Is the EU Policy Project Failing?
Last week Transparency International released its annual corruption perceptions index. The Index paints a depressing picture regarding some Central and Eastern European (CEE) countries that are mis-using public funds and backsliding on the rule of law amidst clamp-downs on civil society groups and government statements against European Union (EU) values of democracy. In a book released on the 23rd of February -- Policy Experiments, Failures and Innovations: Beyond Accession in Central and Eastern Europe – the contributors argue that this trend has been occurring ever since many countries became EU member states.

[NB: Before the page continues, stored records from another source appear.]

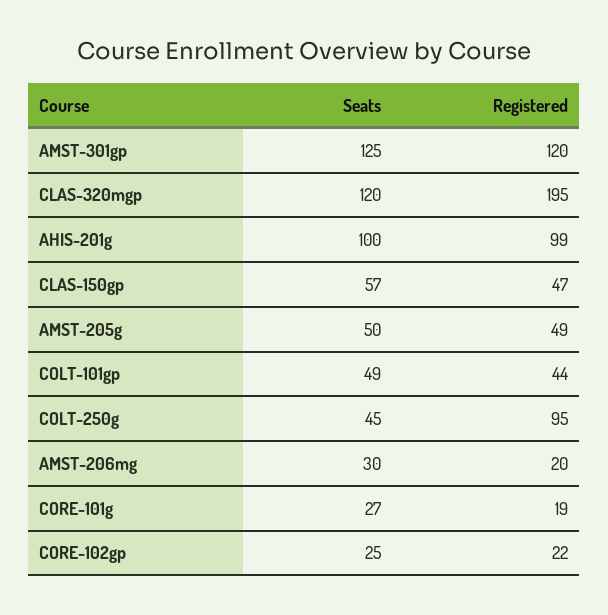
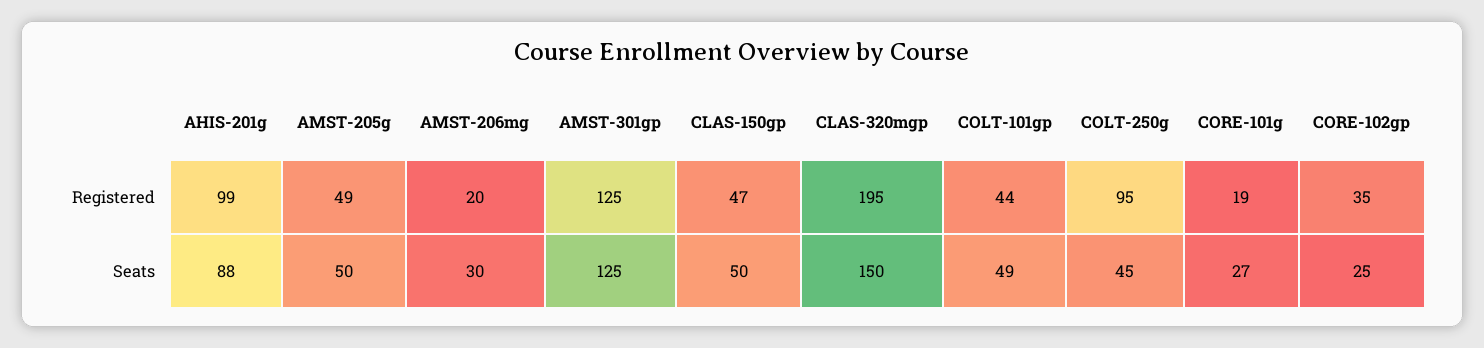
  {
    "Seats": {
      "AMST-301gp": 125,
-     "CLAS-320mgp": 120,
+     "CLAS-320mgp": 150,
-     "AHIS-201g": 100,
+     "AHIS-201g": 88,
-     "CLAS-150gp": 57,
+     "CLAS-150gp": 50,
      "AMST-205g": 50,
      "COLT-101gp": 49,
      "COLT-250g": 45,
      "AMST-206mg": 30,
      "CORE-101g": 27,
      "CORE-102gp": 25
    },
    "Registered": {
-     "AMST-301gp": 120,
+     "AMST-301gp": 125,
      "CLAS-320mgp": 195,
      "AHIS-201g": 99,
      "CLAS-150gp": 47,
      "AMST-205g": 49,
      "COLT-101gp": 44,
      "COLT-250g": 95,
      "AMST-206mg": 20,
      "CORE-101g": 19,
-     "CORE-102gp": 22
+     "CORE-102gp": 35
    }
  }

Once the darlings of economic reform and democratic transition, certain Central European countries no longer capture the news headlines for their progressive policies. In December 2016, the European Commission announced that it would sue Poland, Hungary and the Czech Republic at the European Court of Justice for refusing to take in refugees. The EU is also suing Hungary for passage of a new higher education law that would likely force the closure of the Central European University (CEU) – the home institution for many of the contributors to this book.
A closer examination reveals that the turn away from the democratic norms of Europe and its policy exports has been coming for a long time. And it is not only a rejection of the EU but also other international institutions and ‘globalist values’.
After 1989, Central and Eastern Europeans hoped that democracy would bring immediate economic benefits. These hopes went largely unfulfilled. Standards of living failed to keep pace with popular expectations, especially after the global financial crisis of the late 2000s when foreign banks called in their mortgages in the wake of collapsed financial markets. In this bleak climate, people were attracted to political leaders who claimed they could defend them against outsiders – not only foreign banks but also the international institutions like the EU or World Bank. These political stances have been under-pinned by policy reforms that at face value look like tearing down legislation or the reversion of policies.
This is the case in many instances. But the picture is more mixed. The years after 1989 also saw the peak of the unquestioned belief in liberalism – both political and economic. Open markets and open societies were extremely attractive to people who had lived under state socialism. The EU was the largest single foreign influence in the region during this period. The scale of the transfer was remarkable: thousands of pages of legislation and regulation, as well as models for the institutions to implement and enforce them.
But, it was unrealistic to expect a smooth and uniform transmission of European models or international best practice to the political economies and societies re-building themselves in the image of the West. Nor was the EU’s agenda for Central and Eastern Europe intended to be a full plan for democracy and development. Instead, the enlargement policy sought to ensure that potential members were meeting the core requirements for EU membership. That is, a narrower set of goals focused on ensuring that the incomers could participate in a common market, a shared budget and policies, and a community of law.
There were explicit templates and transfers of policy that came with the transposition of the acquis communautaire for accession to the EU. However, most academic analysis of this process has focused on the procedures of transmission from Western European countries and how new member-states adopted these transfers rather than considering longer term issues of compliance and policy durability.
Beyond Accession chronicles the mixed fortunes of policy transfer into CEE countries as they adapted and translated foreign ideas and policies in the path towards EU accession. The life of these policies – which came with strong external origins -- inevitably go through processes of interpretation and result in local deviations as policy implementation rolls out. These dynamics produce outcomes that significantly diverge from the original intention. Is this failed transfer? Or local adaption and re-invention? Success or failure in the context of Europeanisation is often in the eye of the beholder.
Rather than binary ideas of ‘success’ and ‘failure’, the reform experiences of CEE countries are deeply varied through dynamics of policy translation. A bricolage of policy and reform has taken shape over time within local contexts so that a quarter-century of post-communist transition looks quite different from one country to another. There have been some interesting if volatile innovations in pension reform; local authorities and mayors have been able to transfigure the objectives, and outcomes, of Euroregions policy for cross-border cooperation; while national governments can disguise inaction on EU policy and international norms in areas such as gender policy and Roma policy.
The real question is when does policy evolve and change so much that it undermines the normative objectives of policy and in the case of the European project, the fundamental principles of Union?
Among the Brussels’ bureaucratic elite and the international media, Central Europeans are sometimes depicted as simple-minded populists and back-sliding authoritarians. Hungary is a case in point: In an open letter to the European Commission written by Hans Eichel, former chairman of G20 and Pascal Lamy, former European Commissioner implored the Commission to temporarily suspend payment of all EU funding to Hungary due to state capture and corrupt use of EU funds. Eichel and Lamy argue this step is necessary for the future of the European Union and its core values.
Such calls come too late and offer too little in strategic direction to alter what are now well-worn policy paths. Beyond Accession contributors highlight a long-term secular trend of policy deviations throughout CEE countries over the past twenty-five years. Clearly there are big unresolved debates about – and challenges to – EU democratic freedoms and rule of law. But the now middle-aged accession states, in their own distinct ways, are presenting alternative policy plans and administrative innovations that unsettle older conceptions of how to operate and what it means to be a member of the EU.